It has been just over two weeks since the all clear was given for some persons in the orange zone to return home. On May 17th Director of NEMO Michelle Forbes recommended to the Prime Minister that persons in the red zone from Georgetown to the Rabbacca river could also begin to return to their homes.
SVGTV news team spoke with several evacuees who gave varying reasons for why they say they are unable to return to their homes these include heavy ash, damage to their property and bleek surroundings.
One woman from the Fitz Hughs area says while she is independent and prefers to be on her own, the scenes she saw when she went back to her vIllage were jarring.
Another male from the Dickson Georgetown area says the eruption of La Soufriere has left him traumatised and with the alert still at orange he is uneasy to return home.
Another male from the leeward end of the island also shared that the dust and bleek surroundings are a deterrent to returning home, despite there is water and electricity in his house.
He added that as a farmer it is difficult to return to his livelihood as animals are ravaging what crops he has, and ash makes it difficult to plough the soil.
Another woman from Georgetown shared that for her she also fears having to relocate if Soufriere erupts agains.

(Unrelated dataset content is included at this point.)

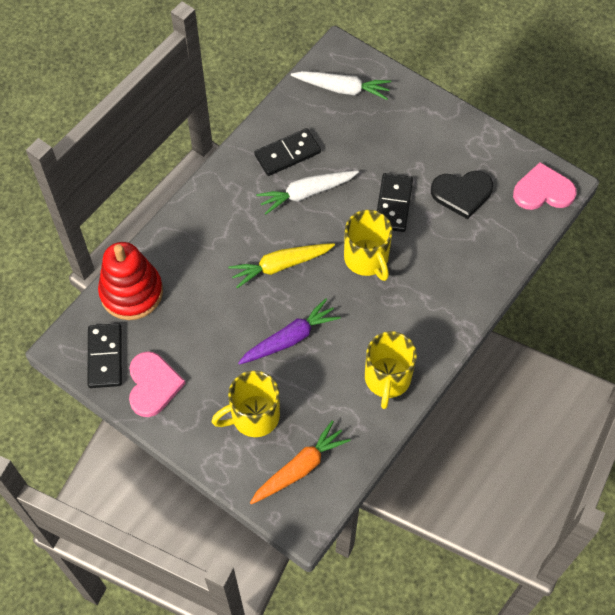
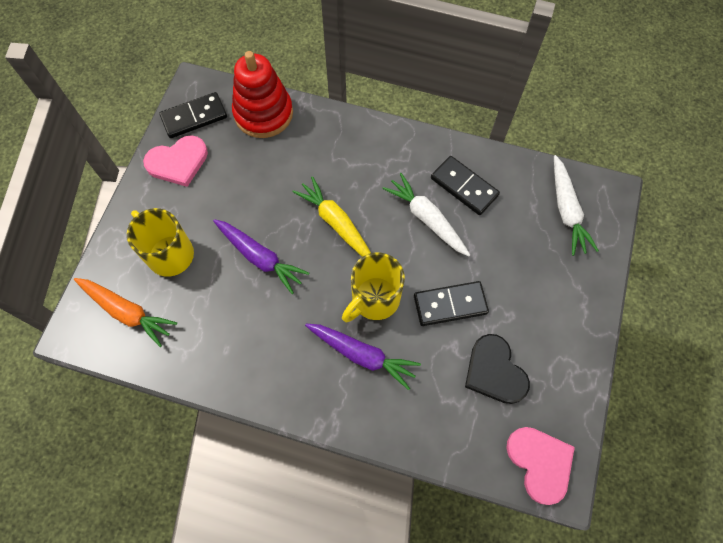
camera: 70 degrees right, 5 degrees up
yellow mug [365,331,417,409] -> none
none -> purple carrot [305,324,421,390]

In addition to this, with the coming hurricane season, and damage to her home, it is just not feasible for her to go back.
There has been no official mandate given for residents in the red zone below the Rabbacca river to return home as yet. Cleaning is also currently ongoing in Fitz Hughs and those individuals have not been given the all clear to return as well. However, when and if the mandate does come, residents are clearly showing no intentions to return to their communities in a hurry.